Robert Malley, program director for Middle East and North Africa at the International Crisis Group in Washington, D.C., on the other hand, warned that the Gaza model points to a long-term truce, not a solution - and that shifts in the region should force the players, including the American administration, to revise some assumption about the future peace agreement - say, Jerusalem, given the rise of Islamism in the region.
"If we don't make these adjustments, we'll be pursuing yesterday's peace," he said. "The war in Gaza is the microcosm of the tectonic shifts in the region President Obama is going to face. Egypt is no longer the country the U.S. is used to dealing with. The priority today is not confronting Israel, but consolidating domestic rule. There is a shift in the Palestinian political landscape - a growing difficulty for President Mahmoud Abbas to prove efficiency of his approach to his own people - they are being seen more and more as subcontractor of the Israeli occupation. The ones who are most mobilized today are not those who favor the two state solution, you need to find a way to bring them in. My belief is that President Obama wants to do it. I believe he will try it again."
On the President Abbas' plan to apply later this week for non-member observer status at the UN, Malley said: "All these speeches at the UN and resolutions, that's not who Abbas is - but he is being pushed to it because of the lack of alternatives."
William Quandt, chair at the Department of Politics at the University of Virginia,criticized Congress for its biased approach toward the conflict: "They are politicians, they do not think too deeply in terms of national security on this case. It was embarrassing when Netanyahu came here and shook his finger in the face of President Obama. When they applauded (during Netanyahu's speech at the Congress), it wasn't about issues, it was about making their constituents know they were pro-Israeli. Yes, Congress makes the life of the president more difficult on this issue. He has to govern, but the constraint of being reelected again is lifted."
Quandt also said that keeping Hamas and Fatah in power, which was part of the U.S. strategy, might be wrong. "The Palestinians will not be able to make peace with Israelis when they are divided. If Hamas won't undermine the process led by Abbas if it will be put to referendum - it's something to work with."
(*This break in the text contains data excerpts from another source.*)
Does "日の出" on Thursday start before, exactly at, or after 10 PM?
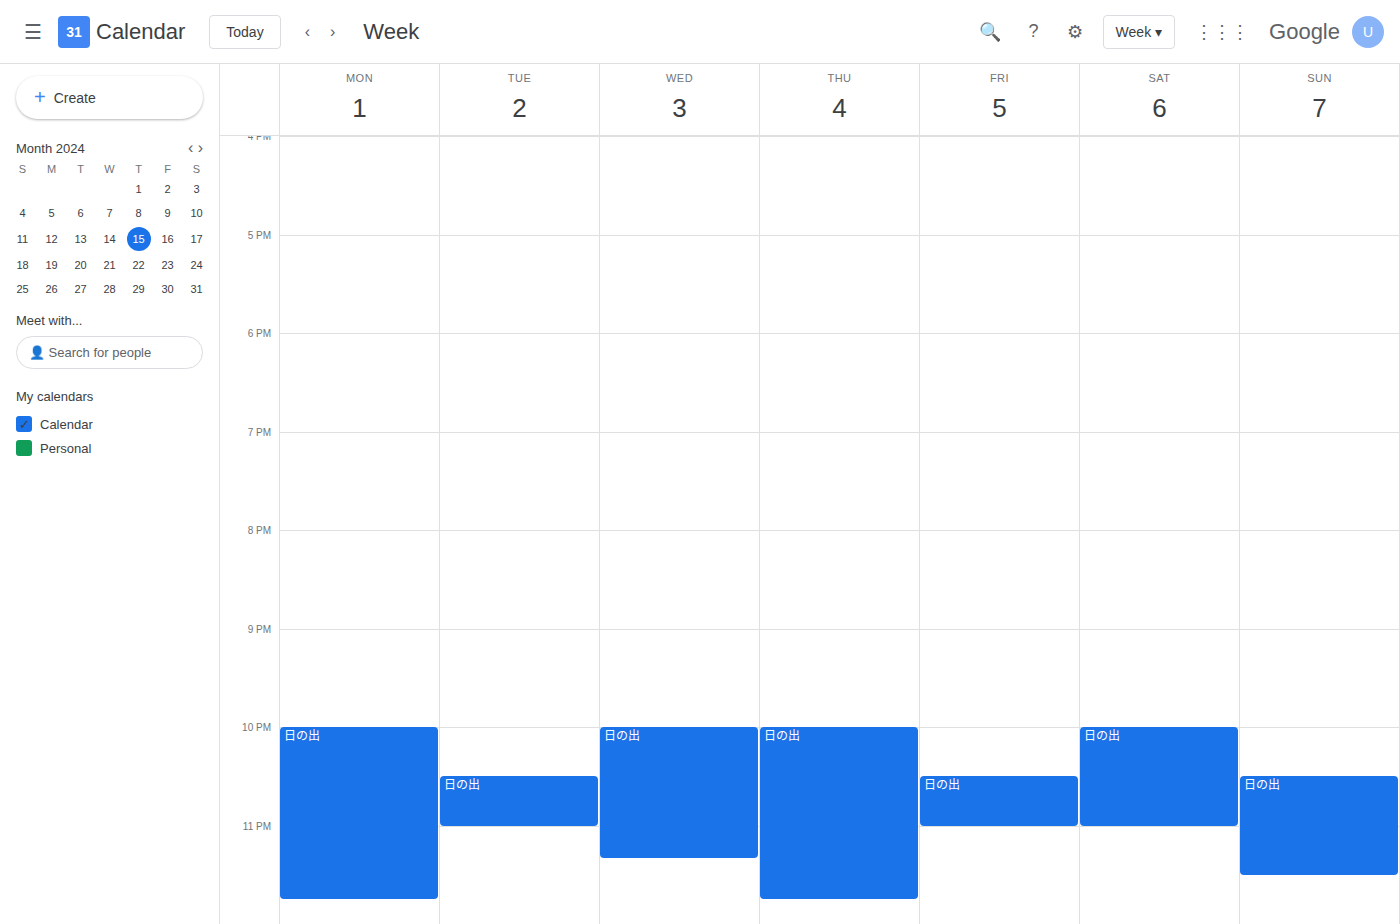
10:00 PM -- exactly at 10 PM, on the 10 PM line."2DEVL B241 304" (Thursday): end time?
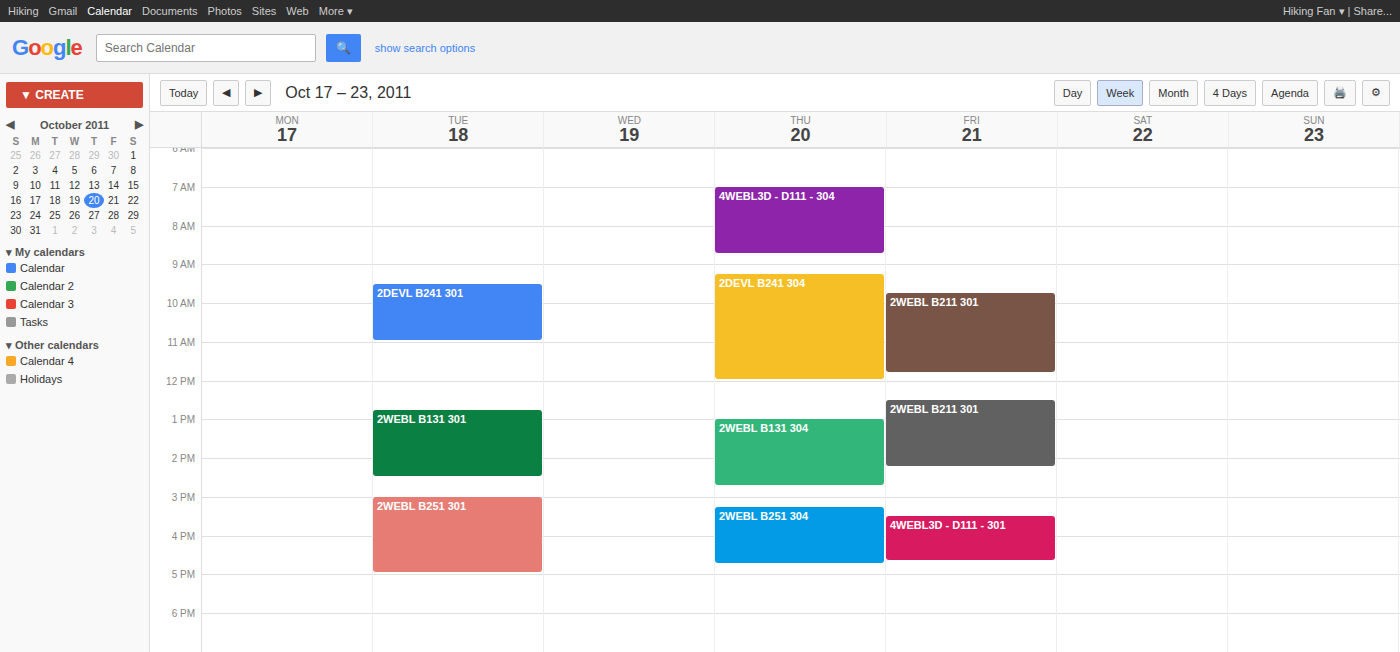
12:00 PMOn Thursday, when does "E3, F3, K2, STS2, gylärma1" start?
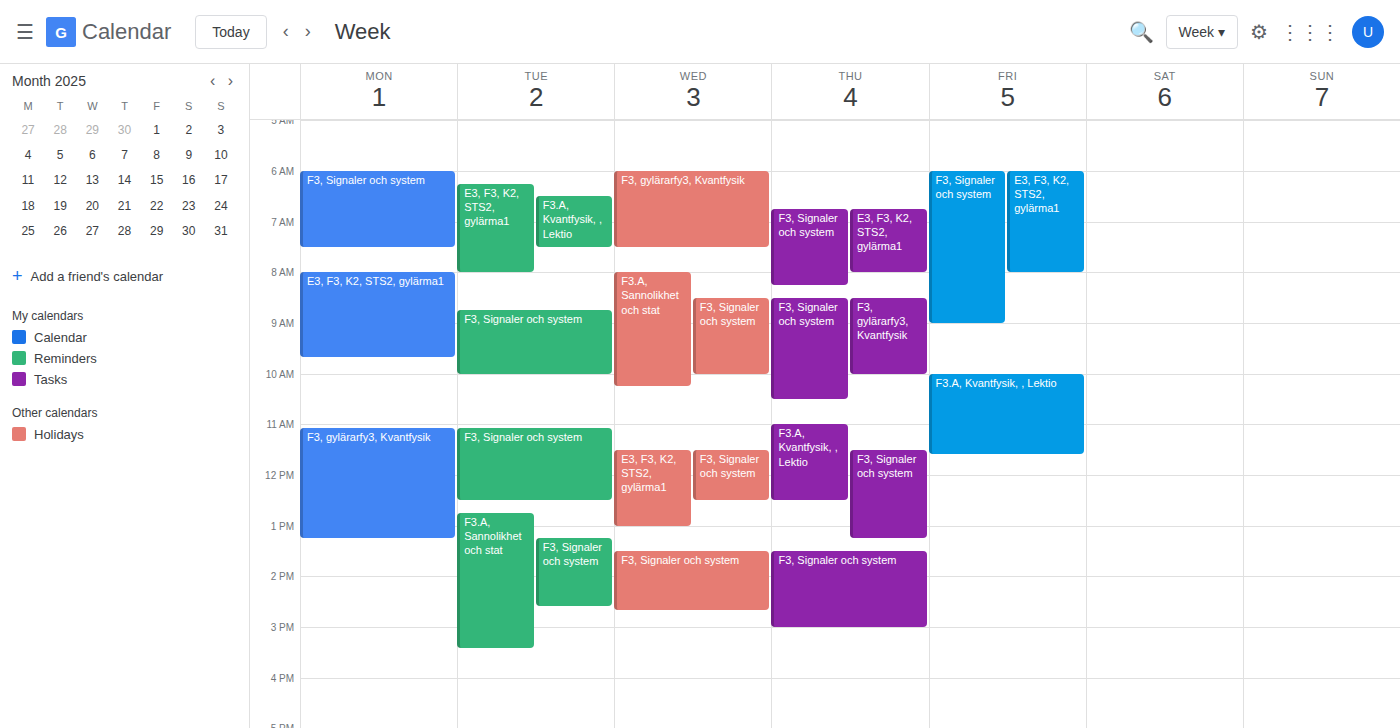
06:45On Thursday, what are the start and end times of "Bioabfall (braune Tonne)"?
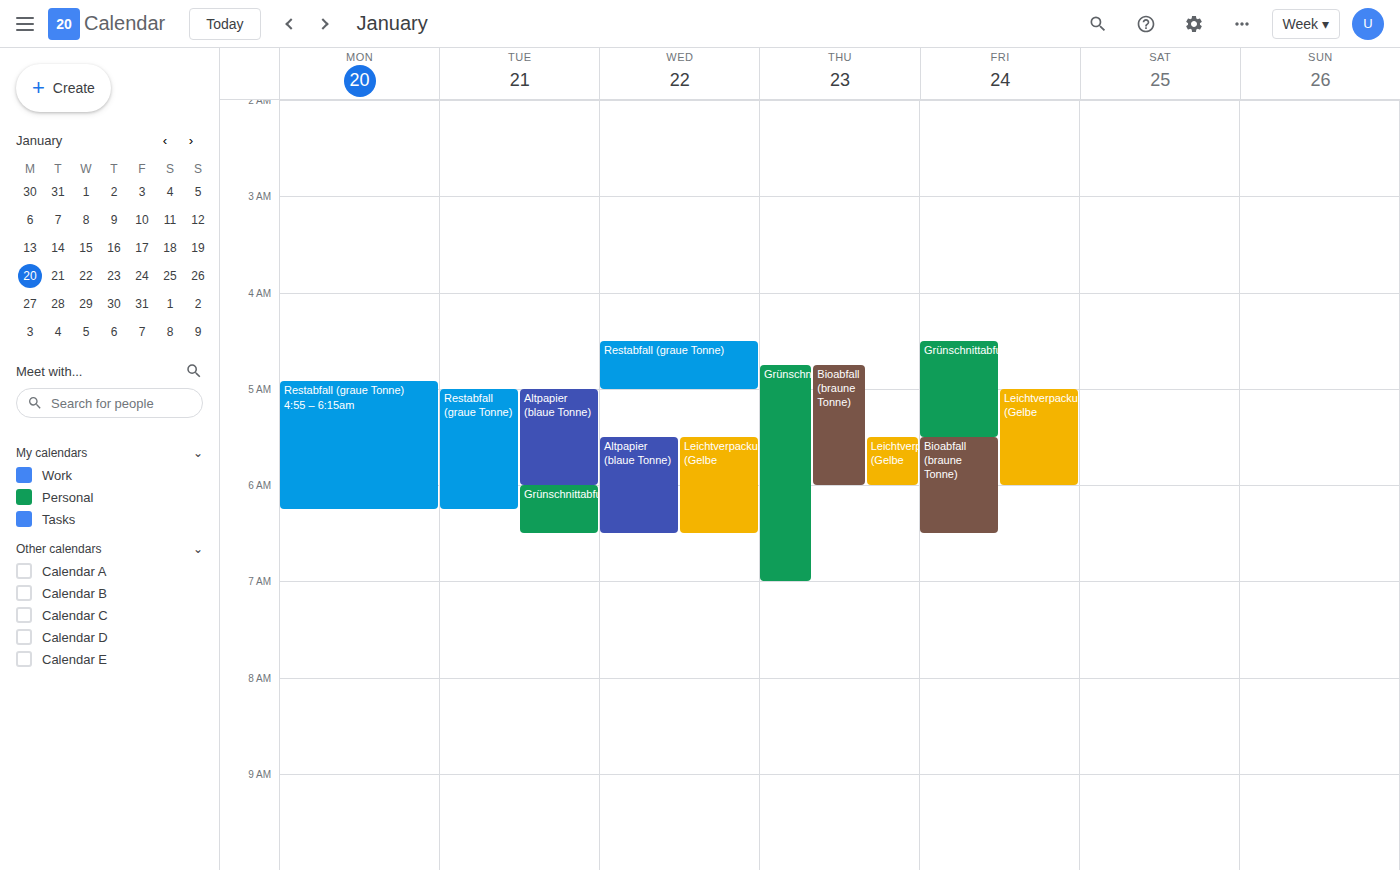
4:45 AM to 6:00 AMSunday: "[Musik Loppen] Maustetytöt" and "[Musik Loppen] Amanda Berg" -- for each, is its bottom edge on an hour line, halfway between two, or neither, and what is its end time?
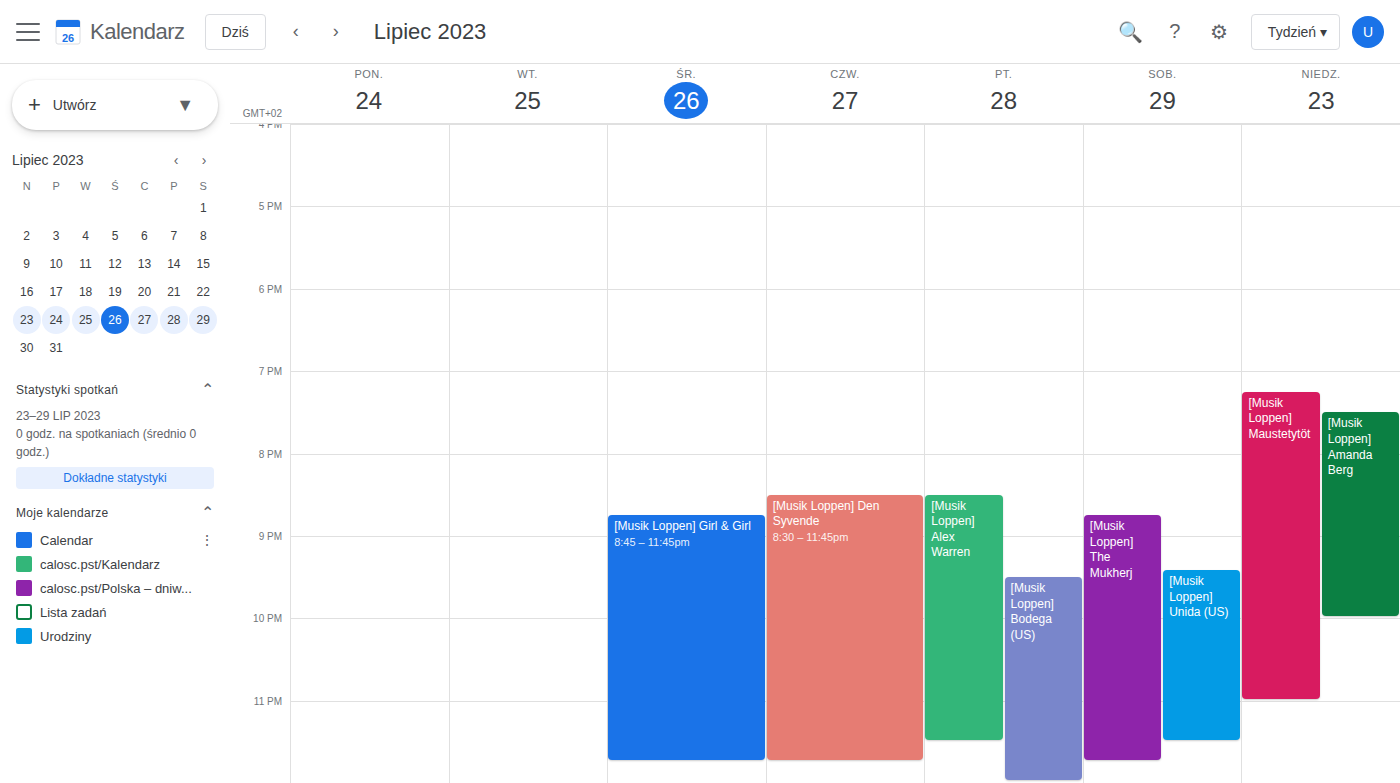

Meanwhile, both sides brace for the next diplomatic struggle at the UN. State Department spokeswoman Victoria Nuland clarified on Monday that the Obama Administration does not support punishment such as withdrawing funds for the Palestinians' pursuing non-observer status at the UN, but Congress might freeze them again.
"We have made clear that we think the money should go forward in the interest of the Palestinian people, regardless of whether their leaders make bad decisions. That said, there are folks in Congress who are watching this extremely closely, and we have said to the Palestinians that they should not count on favorable response from the Congress if they go forward."